Le Roi Pâle tourna la tête. Le Hollow Knight en fit tout autant. Son père prit son courage à deux mains. Ses yeux rencontrèrent ceux de son enfant.
Non…
Le Hollow Knight se sentit frappé par la foudre…
NON…
Le Hollow Knight se rendit compte pour la première fois qu’il était un individu.
Je me rendis compte que je possédais une personnalité.
Quand le Roi Pâle se tourna dans ma direction, j’en fis tout autant. Et ses yeux rencontrèrent les miens.

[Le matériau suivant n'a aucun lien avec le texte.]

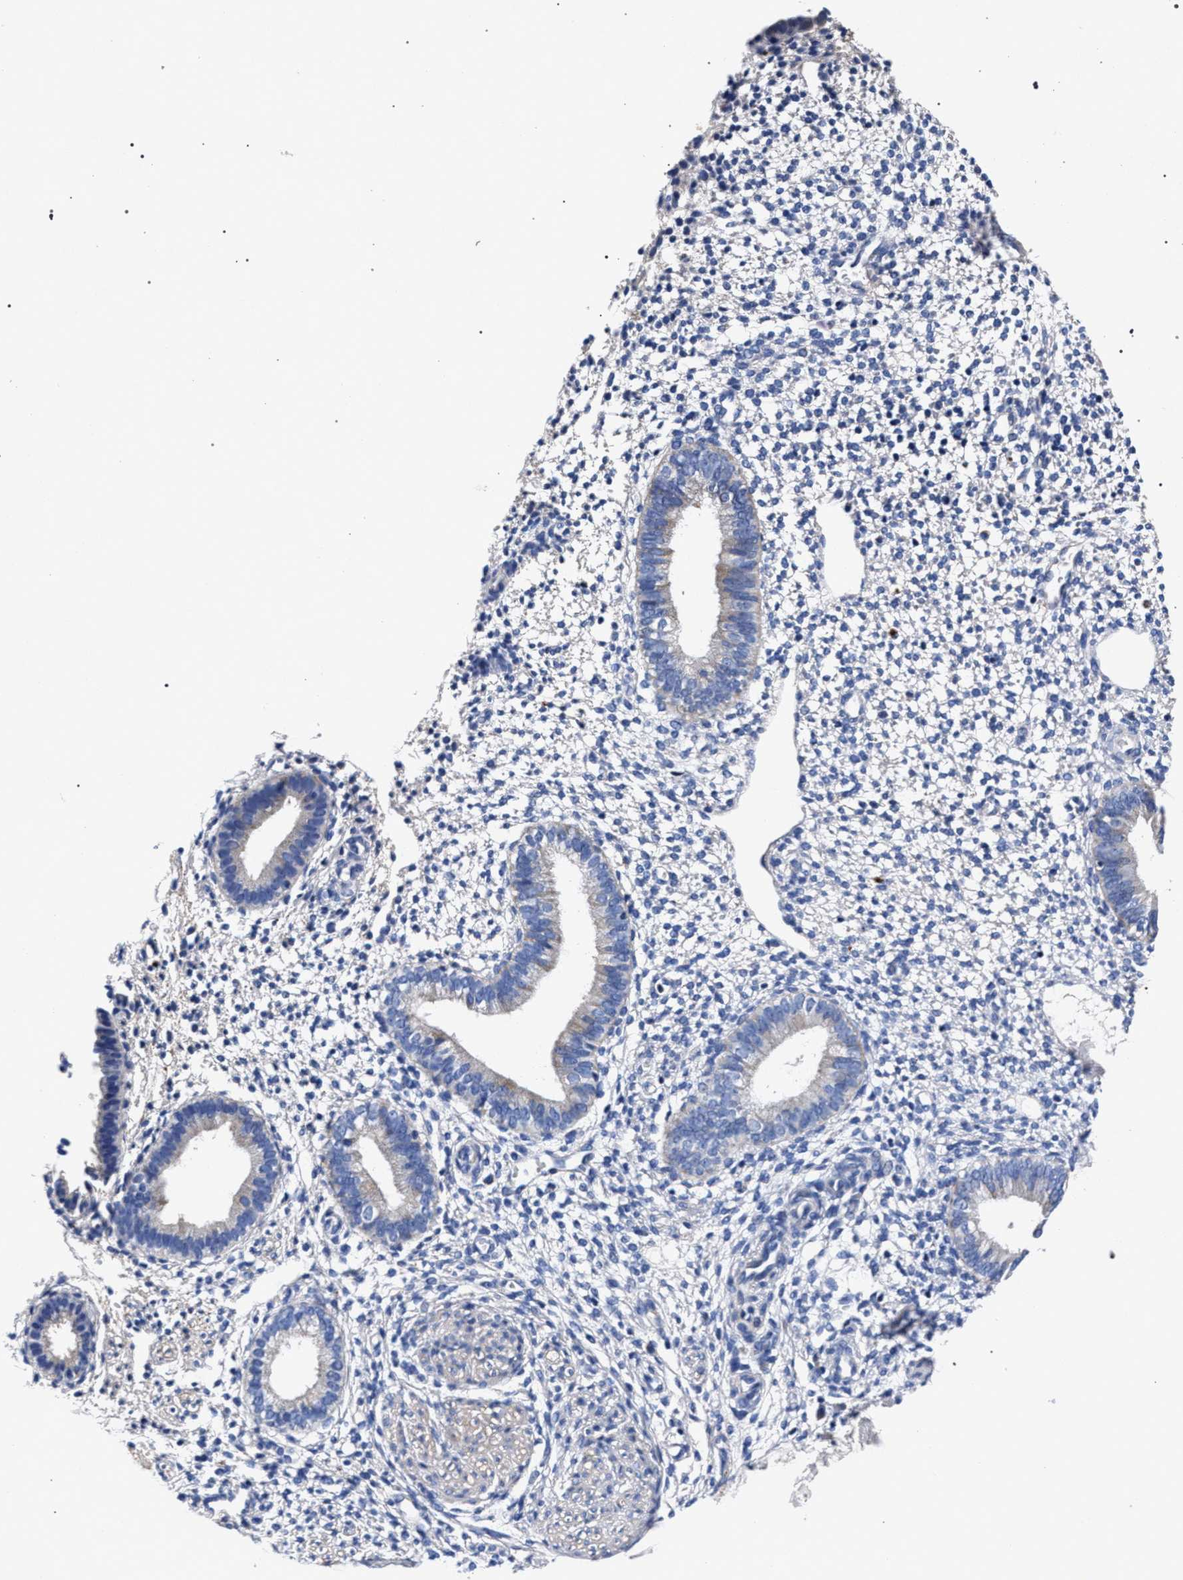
{"staining": {"intensity": "negative", "quantity": "none", "location": "none"}, "tissue": "endometrium", "cell_type": "Cells in endometrial stroma", "image_type": "normal", "snomed": [{"axis": "morphology", "description": "Normal tissue, NOS"}, {"axis": "topography", "description": "Endometrium"}], "caption": "Immunohistochemical staining of normal endometrium exhibits no significant expression in cells in endometrial stroma. (Stains: DAB IHC with hematoxylin counter stain, Microscopy: brightfield microscopy at high magnification).", "gene": "HSD17B14", "patient": {"sex": "female", "age": 46}}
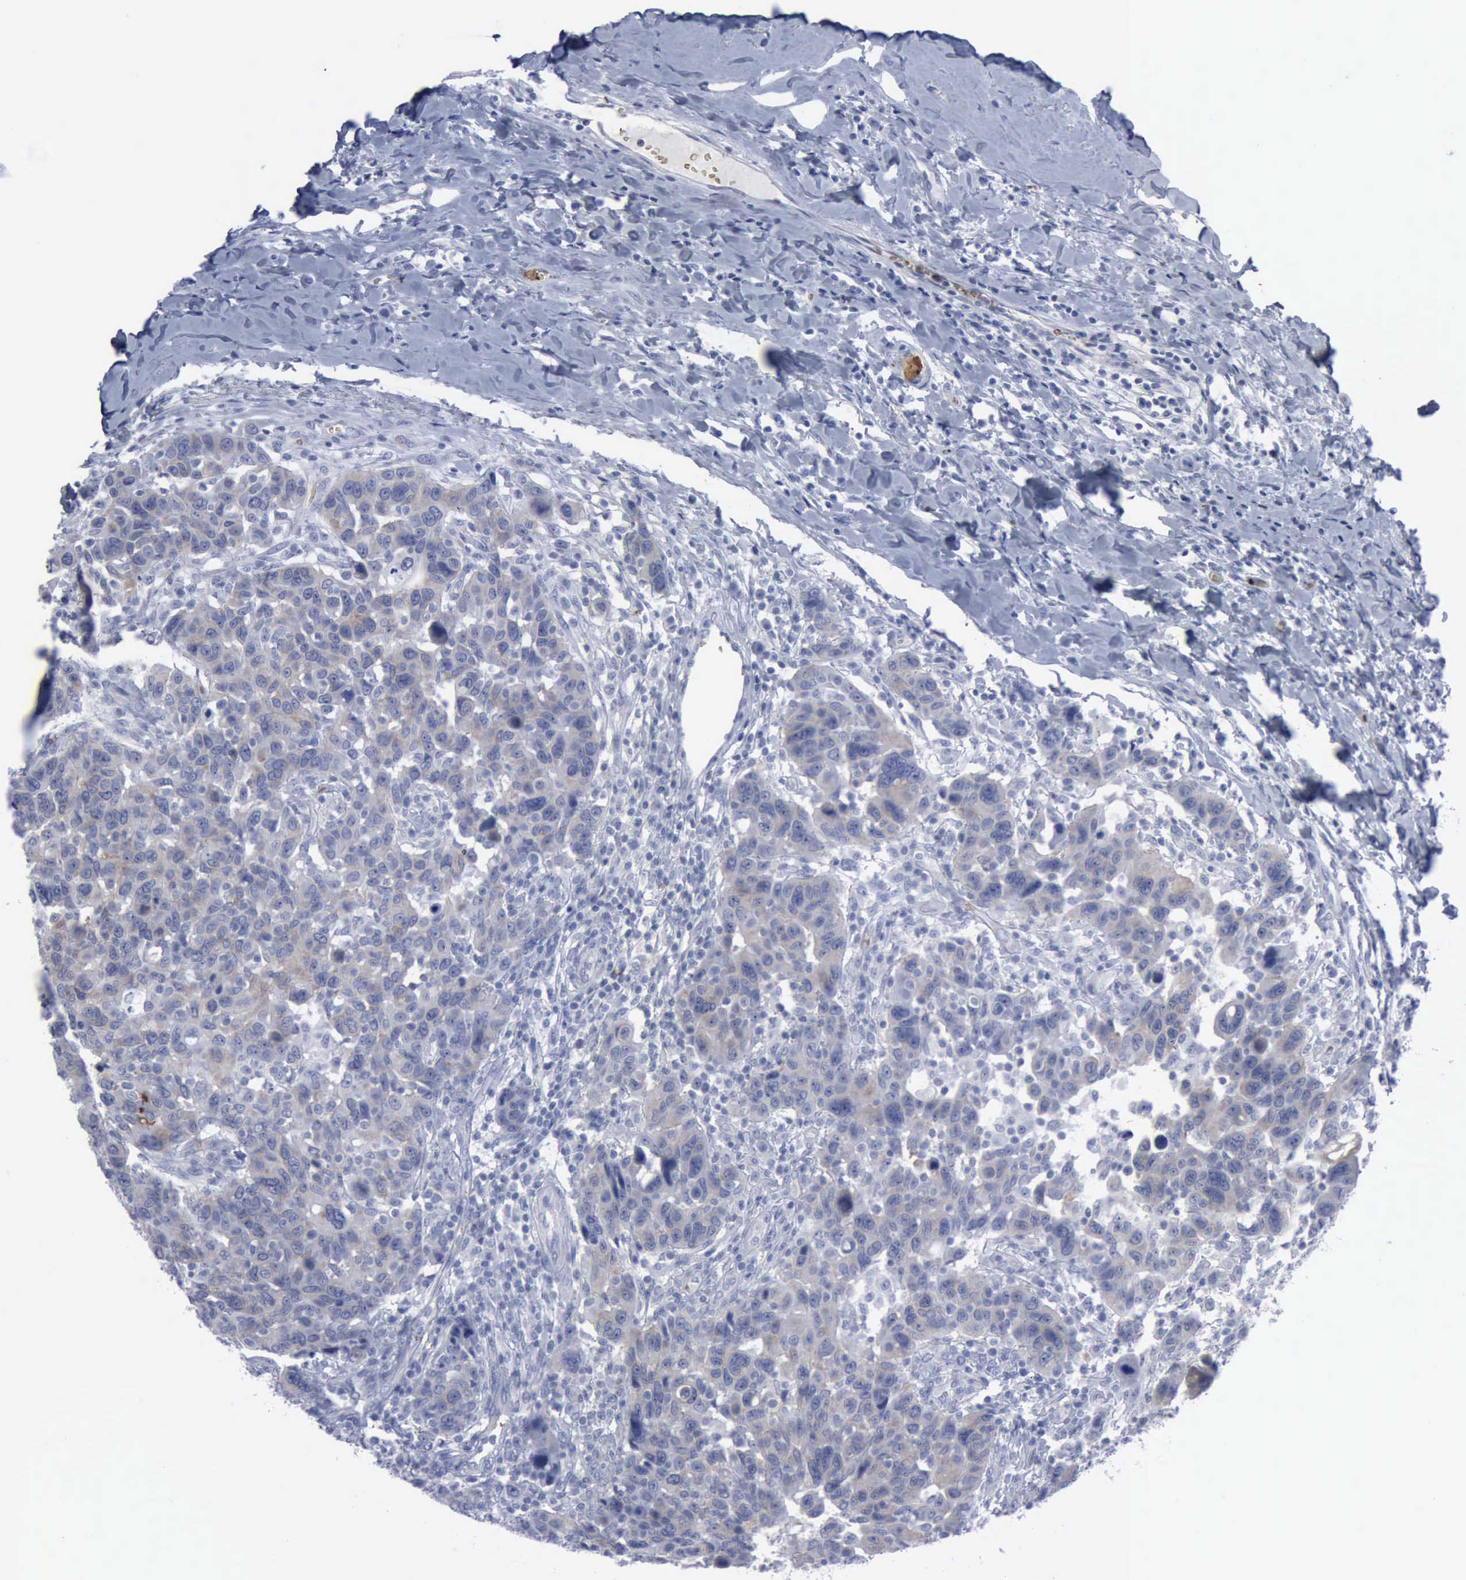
{"staining": {"intensity": "weak", "quantity": "25%-75%", "location": "cytoplasmic/membranous"}, "tissue": "breast cancer", "cell_type": "Tumor cells", "image_type": "cancer", "snomed": [{"axis": "morphology", "description": "Duct carcinoma"}, {"axis": "topography", "description": "Breast"}], "caption": "IHC of breast invasive ductal carcinoma shows low levels of weak cytoplasmic/membranous expression in approximately 25%-75% of tumor cells.", "gene": "TGFB1", "patient": {"sex": "female", "age": 37}}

Un tourbillon incontrôlable d’émotion m’assaillit. J’étais le Hollow Knight, un vaisseau. Mon géniteur me préparait en sacrifice afin que je scelle un dieu ancien. Il portait le lourd fardeau de la responsabilité du massacre de mes semblables. Pourtant, en cet instant précis, j’étais absolument certains d’une chose. La manière dont il me regardait. Ce n’était pas celle qu’avait un guerrier devant son arme. C’était celle d’un père se confiant à son fils.
« Peut-être qu’une partie de mon cerveau ne peut s’empêcher de te voir comme mon enfant. Cependant, toi, tu es incapable d’éprouver la moindre affection. Tu es creux. »
Ou plutôt je suis censé l’être, pensais-je.
L’effroi me saisit. Je ressentais des émotions. Le roi m’avait dit qu’il voulait un vaisseau parfaitement pur. Et s’il s’était trompé en me choisissant ?
« Ai-je bien répondu à ton interrogatoire ? Es-tu satisfait ? »
Il retrouva enfin son calme habituel. Pour autant, sa confidence ne cessait de me tourmenter. Je fus pris d’une hésitation. S’il se rendait compte que je n’étais pas le vaisseau pur, qu’adviendrait-il de moi ? Je me sentis paralysé par l’indécision. Il me jeta un regard inquisiteur. Je réprimai un frissonnement.
Mes émotions me condamneront si je les écoute.
Je n’avais qu’à faire comme s’il elle n’existait pas. Après tout, il y a encore un instant, je n’avais pas de personnalité a proprement parlé. Je me repris en main, et rétorquai du ton le plus froid que je pus :
« Parfaitement. Quand poursuivrai-je l’entraînement ?
- N’importe quand. D’après mes prévisions, tu vas rester encore plusieurs jours au Palais Blanc avec Sly. Puis, nous partirons pour le Cœur du Royaume. Ton premier voyage, pour te perfectionner. »
Je lui emboîtai le pas. J’allais devoir apprendre à repousser mes propres sentiments pour le bien de tous. Je devais devenir le Hollow Knight. Une question de vie ou de mort pour moi, mon père, et ses sujets.